I liked this quote, though it has seemingly no relevance whatsoever to my life at this moment. Aristotle's wrong about one thing, though; being angry isn't easy. It's hard. Or maybe I've developed my reflex so strongly that to overcome it and to let myself be angry is difficult.

“Anyone can become angry. That is easy. But to be angry with the right person, to the right degree, at the right time, for the right purpose and in the right way - this is not easy." --Aristotle

I should at some point learn more about the pedagogical research around Moodle and how it's been integrated into the technology design, and vice versa. Papers like "Moodle: Using Learning Communities to Create an Open Source Course Management System" make me super-excited. I should also at some point pull a Martin Dougiamas and document a reading sprint on Constructivism (and other learning philosophies, for that matter). I should pull more deliberately documented reading sprints.

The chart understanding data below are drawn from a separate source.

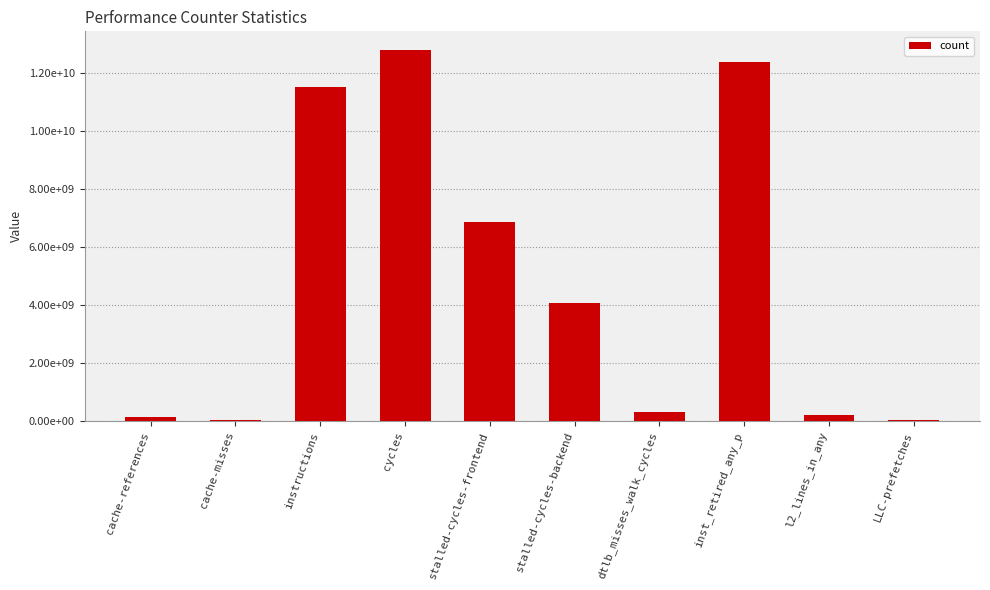

Read the value at LLC-prefetches, to the nearest 50.

21447950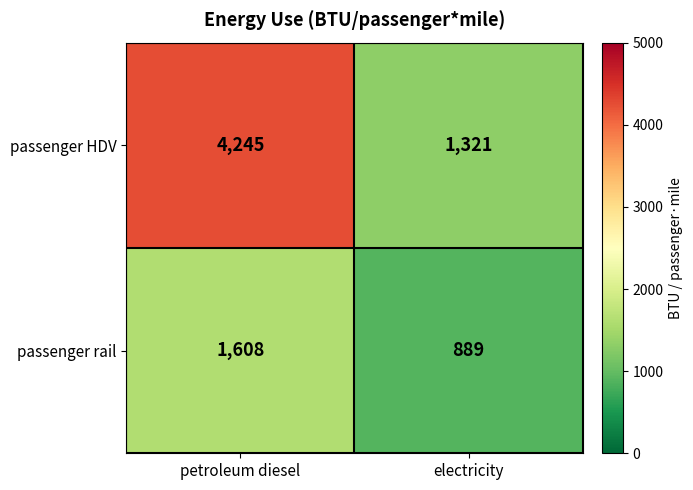

Reading left to right, what are all the values shown in this chart?

passenger HDV: petroleum diesel=4245	electricity=1321
passenger rail: petroleum diesel=1608	electricity=889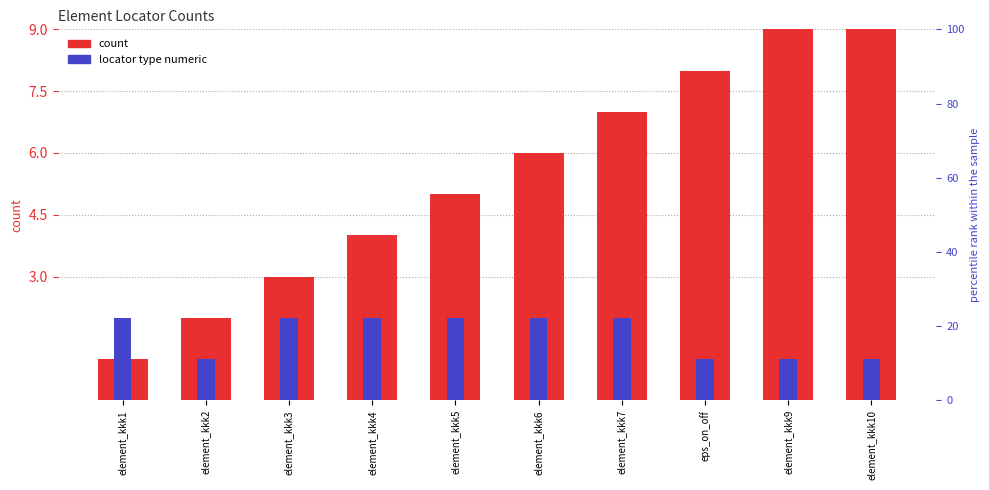

What is the difference between the maximum and minimum values in the count series?

9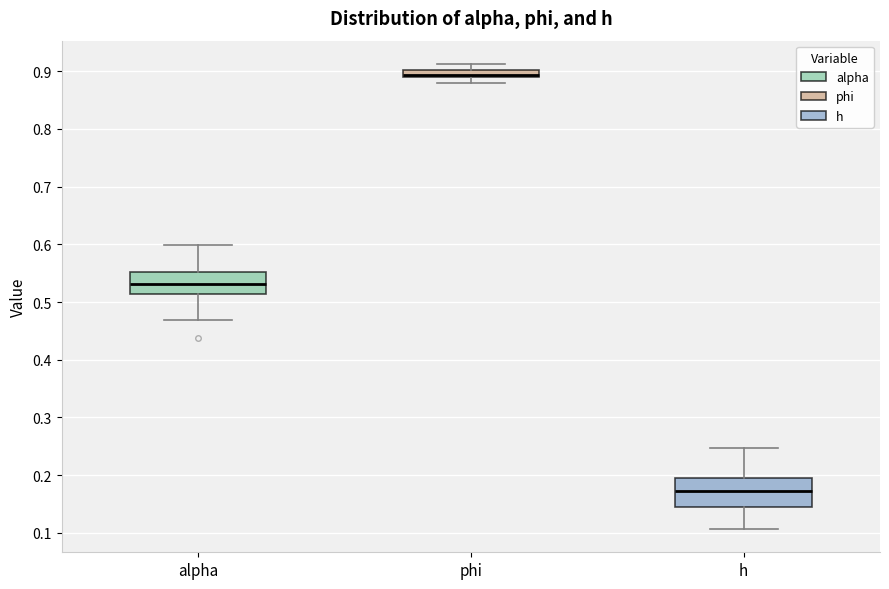

Which box is the tallest, from its lower edge to its upper edge?

h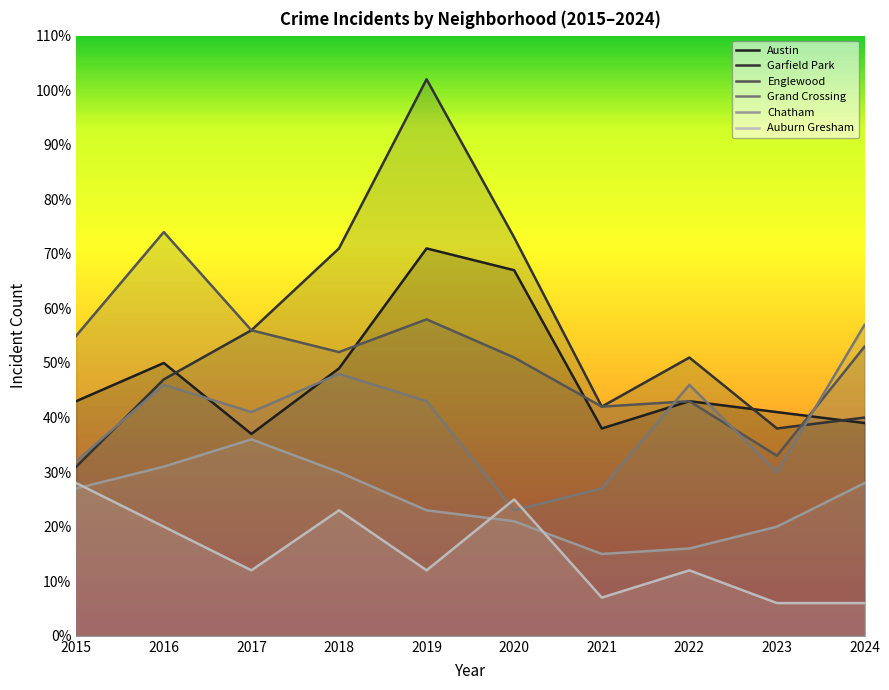

What is the value of the Austin point at the 2nd from the left?

50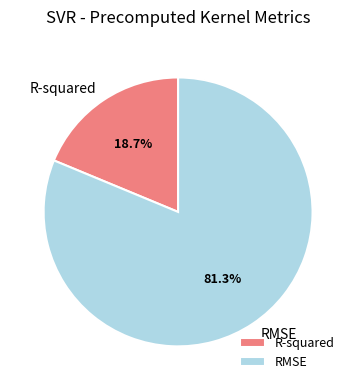

To the nearest percent, what percentage of the pie is R-squared?

19%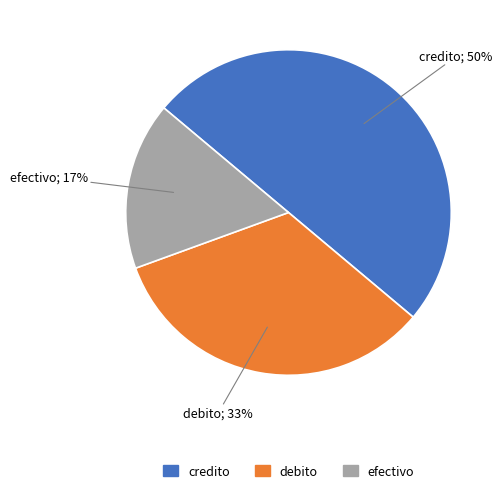

True or false: debito accounts for 33% of the total.

True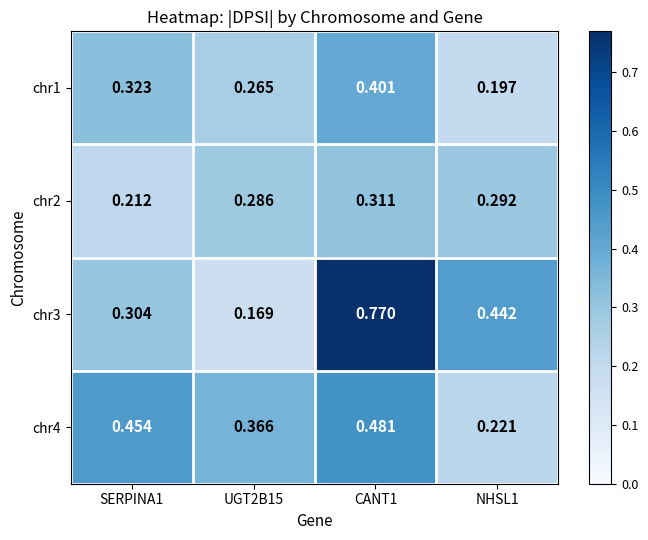

What is the minimum value shown in the chart?

0.2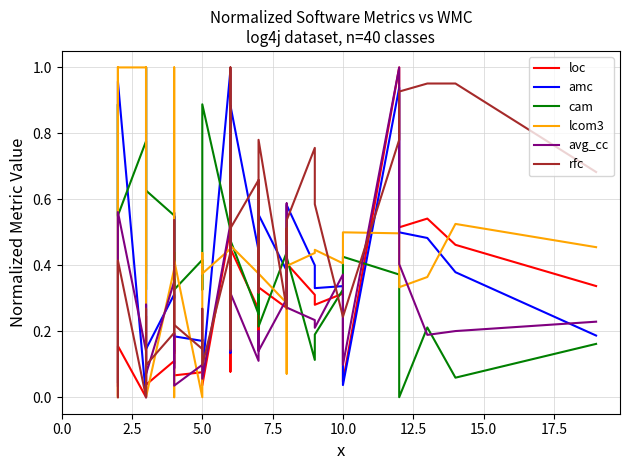

How many series are shown in this chart?

6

Last night, the night before: Chinese food, beer, a giant plate of nachos, and the kinds of conversations that make the world around you swarm, just shine with possibilities. It's great, this stuff-is-going-to-happen richness hanging in the air. I breathe it in 'till I'm exhausted, pass out on the couch, read Snow Crash. Hiro Protagonist. And swords.

This morning: Got a triple stack of new notebooks, pocket-sized ones this time. I'm out of paper, nearly out of pens. Shuffled down the brick divider that splits Main St. into two opposing lanes, past spray-painted arrows on the ground and into the Media Lab; Mitchell dropped a card down from the balcony so I could flash the reader in the up elevator, and here I am. Jackets and luggage line the perimeter; lousy jazz muzak pours out of the speakerphone in the center of the table. Friends around me. We're working on what feels right now like a huge mass of half-corralled potential, and if we find a way to let people just tap it right...

I think that this is where history happens. Not on television screens or press releases; those come afterwards, sometimes, but ceremony only recognizes it after the fact, doesn't create it. Actual changes come in accidentally coordinated spasms; messy conversations, half-incoherent arguments, whiteboard mockups done by a handful of exhausted hackers munching on Tootsie-Roll Pops and improvising things into the world.

Not sure quite how I got here; grateful that I am. And god, but do I have a lot to learn.